L'ANSE, Mich. — Long dedicated to the trout that sustain its commercial fishing, the Keweenaw Bay Indian Community started rearing fish that historically couldn't survive in much of frigid Lake Superior. 

"We started raising walleye at the hatchery in 2005," said Evelyn Ravindran, a natural resource specialist with the tribe. "We see them more and more."

Commercial fishing has been a steady staple for the tribe over the past few decades. Walleye is a highly sought fish in the lower Great Lakes.

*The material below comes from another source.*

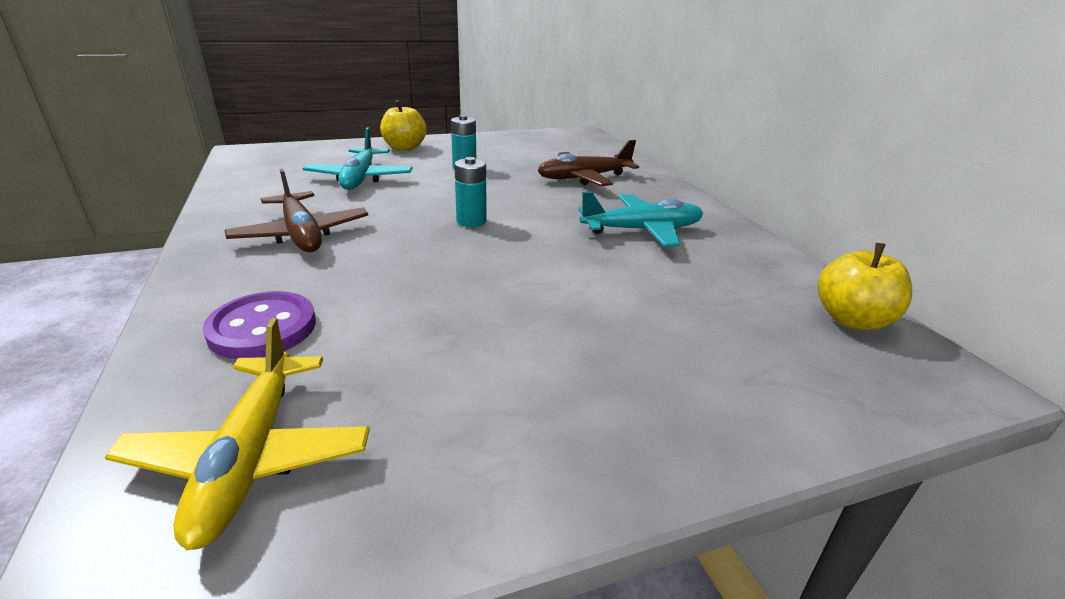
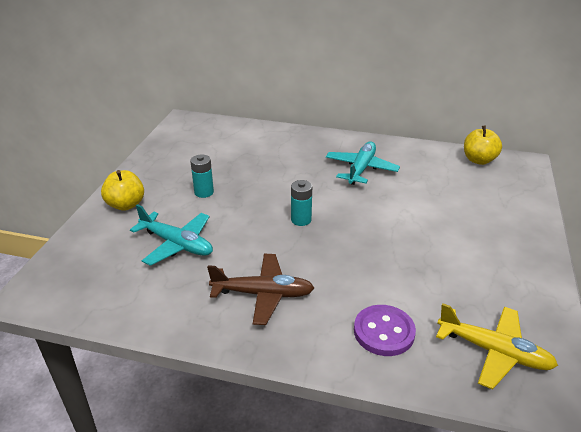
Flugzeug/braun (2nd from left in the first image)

And so the tribe, sensing a business opportunity, added that fish to its hatchery.

Lake Superior's chilly waters used to be too cold in most spots for walleye to live, but, spurred by warmer runoff and less ice, the lake has warmed far faster than predicted over the last five decades. 

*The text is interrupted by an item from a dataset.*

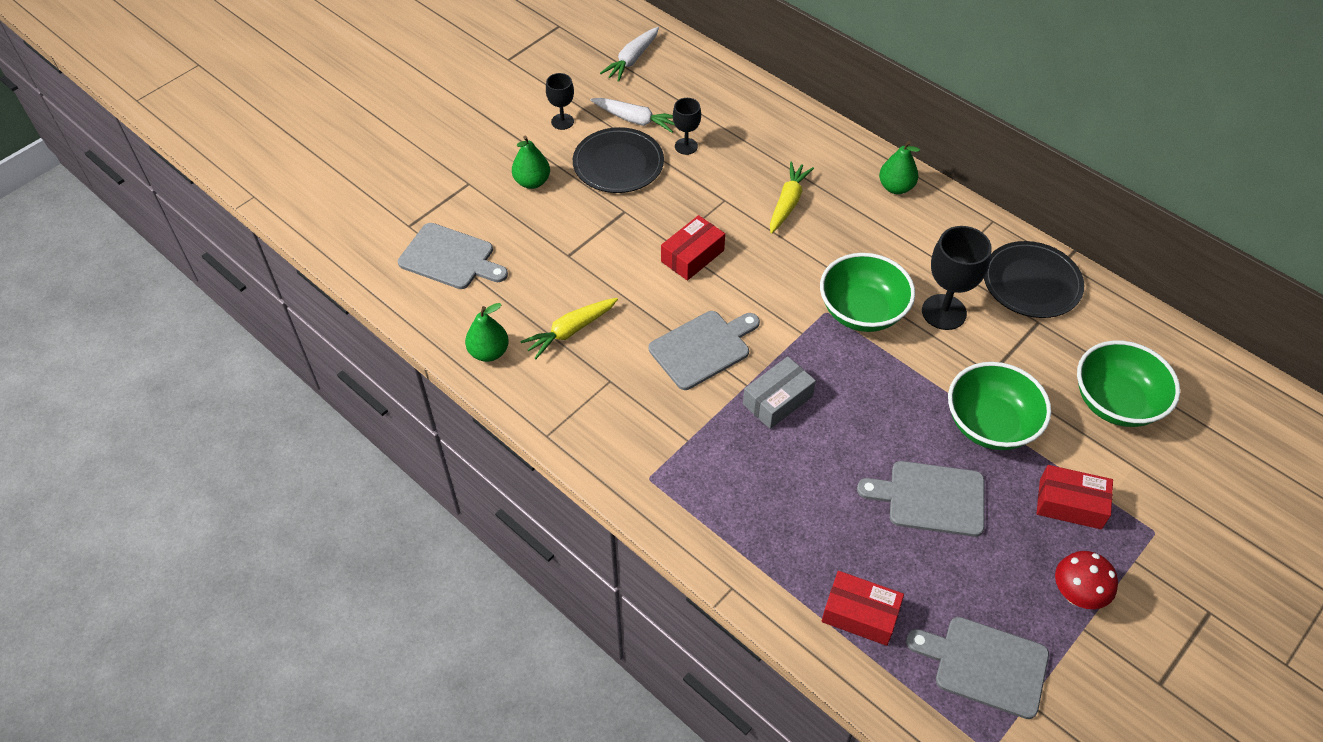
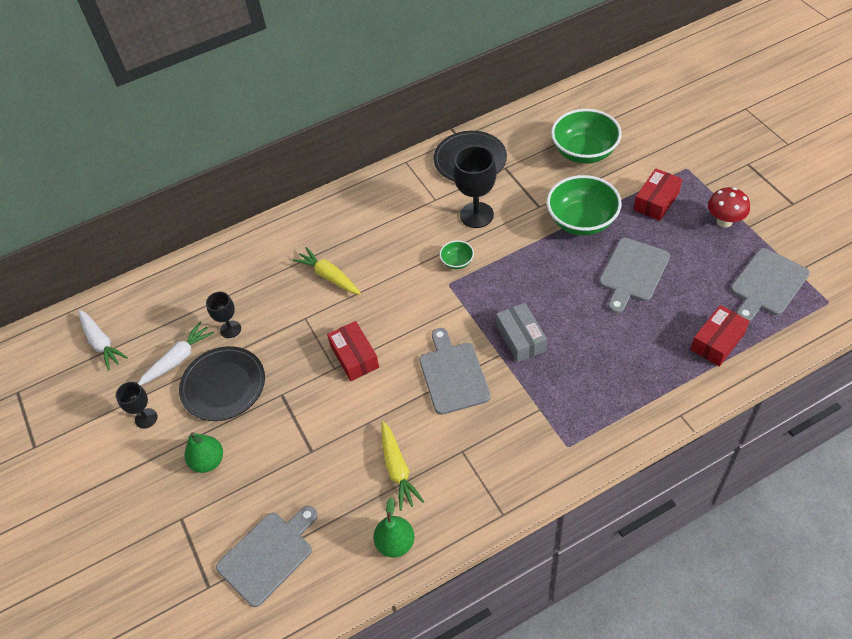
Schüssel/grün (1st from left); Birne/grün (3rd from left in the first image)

The change is offering more real estate for many fish. 

Vulnerable to invasives
A warmer Lake Superior, however, has less habitat for some trout and is vulnerable to invasive species that already have drastically changed the other Great Lakes.

About 20 members of the tribe fish commercially, said Gene Mensch, a biologist with the Keweenaw Bay Indian Community's Natural Resources Department.

Trout fishing adds to the bottom line for the community, no question, said Mensch, though "you can't put a price tag on what it means" to some of the members. 

The lake is warming faster than the atmosphere, said Jim Kitchell, a professor at the University of Wisconsin, Madison, and senior author of a new study examining the lake's fish. "Lake Michigan and Huron are warming but at half the rate [of Superior]."

More walleye, less chinook
Over the past 40 years, the large, deep freshwater lake has had an average water temperature increase of about 5 degrees Fahrenheit, partly due to a 50 percent ice cover reduction over the same time. 

Such changes have increased suitable living areas for walleye by 223 square miles, one-and-a-half times the footprint of the city of Detroit. Chinook salmon and lean lake trout have seen habitat increase by 191 and 161 square miles, respectively, according to the study from Kitchell and colleagues. 

Lake Superior, the largest of the Great Lakes, covers 31,700 square miles.

"We see the biggest changes in walleye, as 30 years ago they were limited to these very few little areas," Kitchell said. "They have expanded their habitat in enormous ways." 

And fishing catch rates prove it. In 2012, charter boats on Lake Superior caught 7.3 walleye for every excursion, according to the Michigan Department of Natural Resource data. That number was 0.002 in 1998. 

The warmer waters aren't good for all fish – habitat decreased 62 square miles for the siscowet – a fat, deep-water-loving lake trout. 

Remote lake
Of the five Great Lakes, Lake Superior most closely resembles its fishery of 100 years ago – before invasive species altered the other lakes' rather dramatically. The lake, which touches northern Minnesota, Wisconsin, Michigan's Upper Peninsula and Canada, is more remote and sees less shipping traffic than the others. 

Warmer temperatures could allow for invasive species to become a bigger problem, especially the blood-sucking sea lamprey, said David Jude, a fisheries research scientist at the University of Michigan, who was not involved in the study.

Sea lamprey are already present in the lake and mostly feed on lake trout. 

"Expanding habitats often mean larger fish since there's more food availability," Kitchell said. "Lamprey like larger fish." 

Sea lamprey attach to a host fish and suck the life out of it. Each sea lamprey can kill 40 or more pounds of fish during its life. 

Keweenaw Bay Indian Community anglers are seeing more and more of the blood-suckers, Ravindran said. 

"We see an increased number of sea lamprey markings," Ravindran said. "[It was] rare to see the markings on anything but trout. It's now on herring, whitefish." 

And with the changes in temperature, the intimate knowledge of the lake that tribes and other anglers have cultivated over the years no longer jibes with reality, Ravindran said. 

"People used to know, 'Well, the whitefish will be here this time of day, this time of year,'" she said. "Now they have to look around."